Biochemical pathways such as aerobic respiration, anaerobic respiration and fermentation within microoganisms efficiently convert organic substrates into chemicals or biofuels such as ethanol. Aerobic respiration pathways convert carbon source such as glucose to produce ATP through series of the Embden-Meyerhof pathway, the tri-carboxylic acid pathway and the electron transport chain, with oxygen acting as the terminal electron acceptor. In anaerobic respiration (absence of oxygen), the terminal electron acceptors are replaced with inorganic compounds such as sulfate or nitrate to produce ATP. In fermentation, internally balanced oxidation and reduction of organic compounds occur with the biochemical pathway under anaerobic conditions, but without utilization of the electron transport system. However, bioprocessing industries often call both aerobic and anaerobic respiration fermentation processes where the term generally entails any bioconversion process.

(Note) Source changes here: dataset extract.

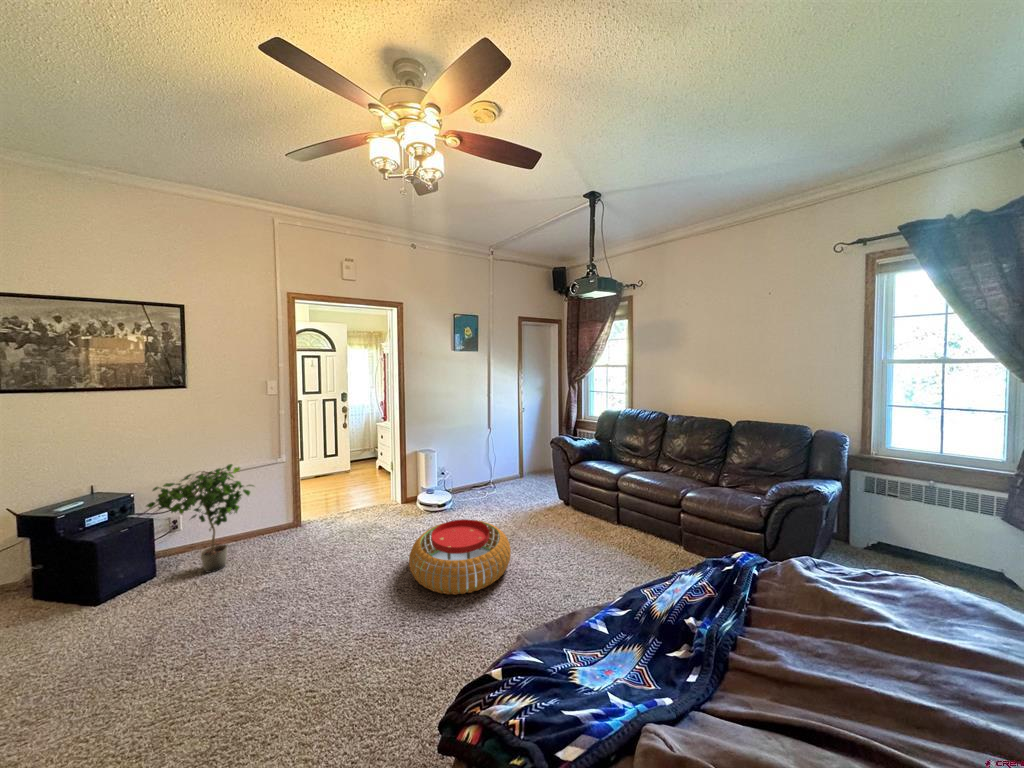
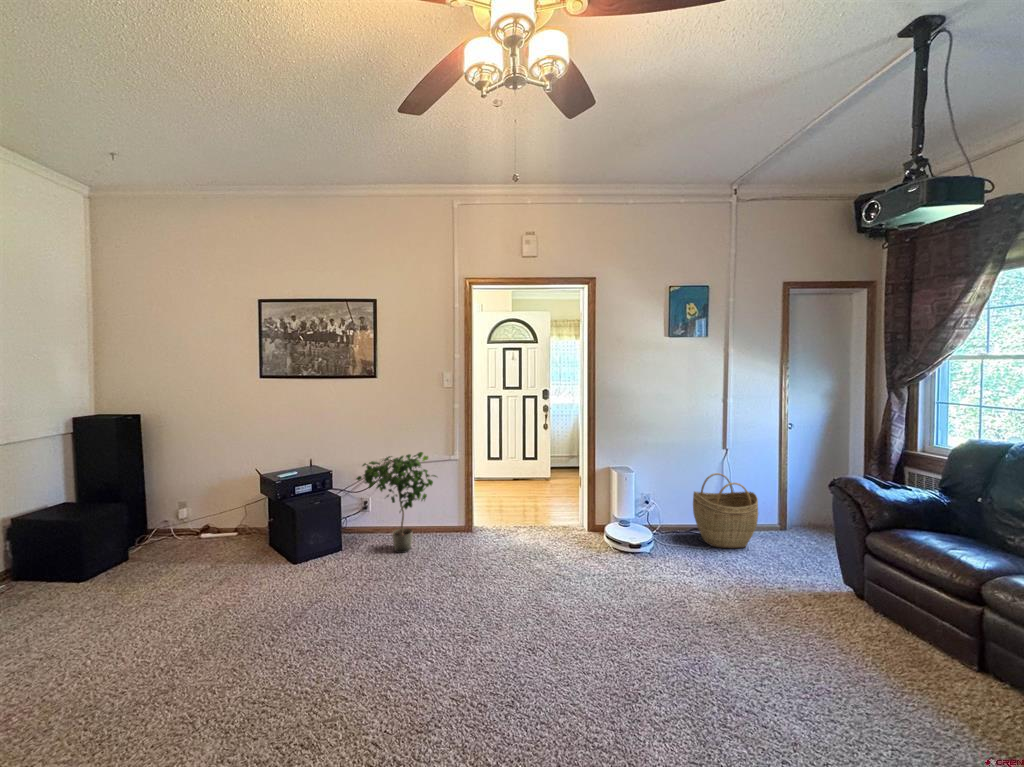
woven basket: none [474,445,513,494] -> present [693,473,758,548]
pouf: present [409,519,511,595] -> none [565,569,716,683]

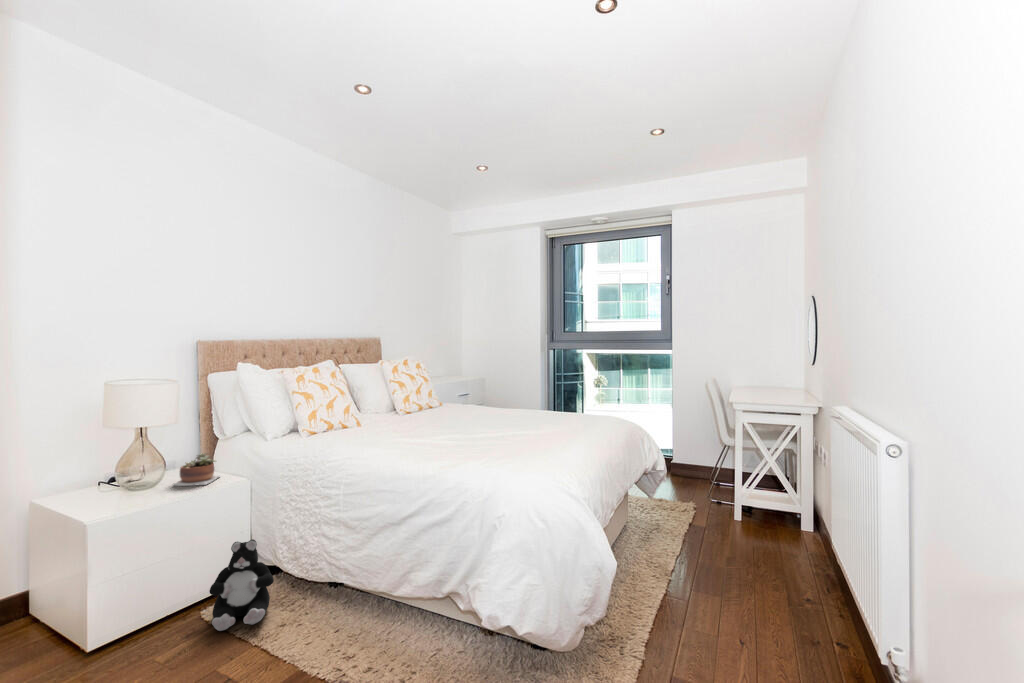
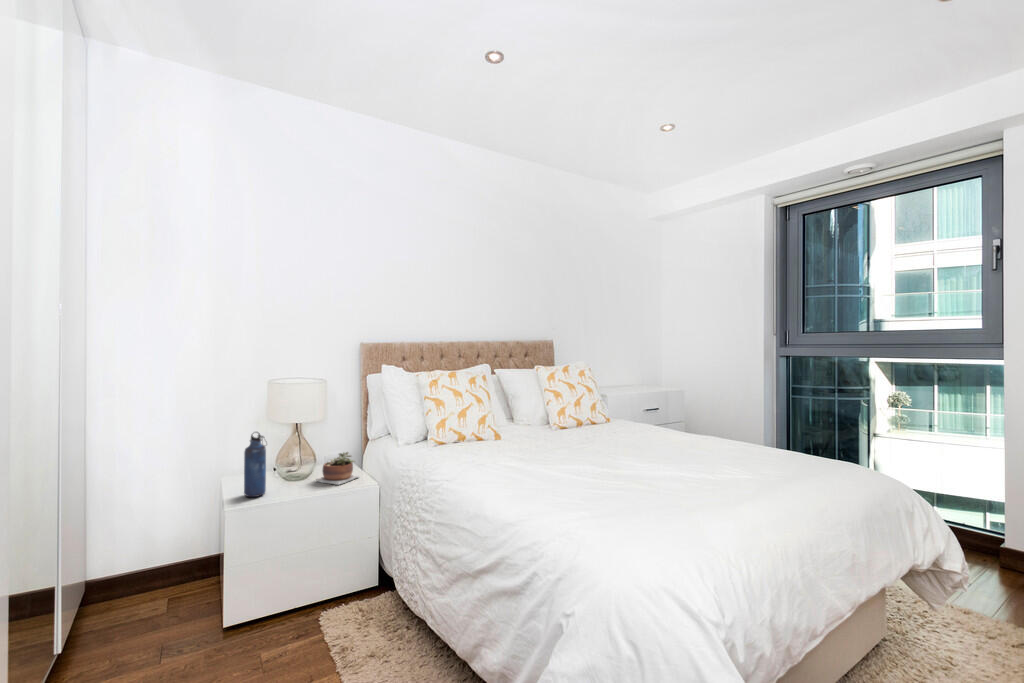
water bottle: none [100,437,129,508] -> present [244,432,266,497]
plush toy: present [209,539,274,631] -> none [308,551,377,647]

Cellulosic ethanol fermentation may be performed using a wide range of microorganisms. Yeast such as Sacharomyces cerevisiae and bacteria such as Zymomonas mobilis are well known for utilizing glucose, fructose and sucrose for ethanol fermentation under anaerobic conditions with higher ethanol tolerance. Z. mobilis has a higher metabolic rate with less biomass production through the Entner-Doudoroff pathway (Fig. 3) compared to S. cerevisiae through the Embden-Meyerhof-Parnas (EMP) pathway (Fig. 4). The faster rates occur from decoupling energy generation from ethanol production with the absence of the highly-regulated enzyme phosphofructokinase (PFK) present in the EMP pathway. However, a number of disadvantages

exist for use of Z. mobilis, mainly in the production of byproducts such as levan catalyzed by levansucrase and other fructose polymers that tend to foul distillation columns downstream (Drapcho et al. 2008). S. cerevisiae is the most widely used microorganism for cellulosic ethanol production due to high ethanol tolerance and the remaining biomass being more suitable for use as animal feed than biomass from Z. mobilis fermentation. The hydrolysis of lignocellulosic biomass generates a mixture of both sugars (hexoses and pentoses) during the process. The simultaneous utilization of both sugars is the most challenging part for the cellulosic ethanol production. Therefore, other strains of yeast, bacteria and fungi have been explored or genetically modified for simultaneous utilization of both glucose and xylose in cellulosic ethanol fermentation. In literature, numerous microorganisms have been studied using xylose as the carbon source (Table 4). However, the performance of these microorganisms varies on hydrolyzed lignocellulosic broth due to variations in sugar utilization from the presence of inhibitors that depends on the chemical composition of lignocellulosic feedstock, chemical pretreatment and the extent of recirculation in the process (Table 5). A preprocessing or detoxification of these inhibitors from the hydrolyzed broth before or after the fermentation could be an energy-intensive step (Olsson and Hahn-Hagerdal 1996). However, these inhibitory effects could be resolved using fermenting microorganisms with high cell densities (Olsson and Hahn-Hagerdal 1996). A list of different microorganisms with their optimal ethanol yield and productivity is given for ethanol fermentation using enzymatic hydrolysate of lignocellulosic feedstock (Table 6).

In addition, fermentation can be performed in batch, semi-batch and continuous mode. The selection of the fermentation mode for optimal ethanol yields is based on the kinetic properties of microorganisms used and the integration of the cellulosic ethanol production process.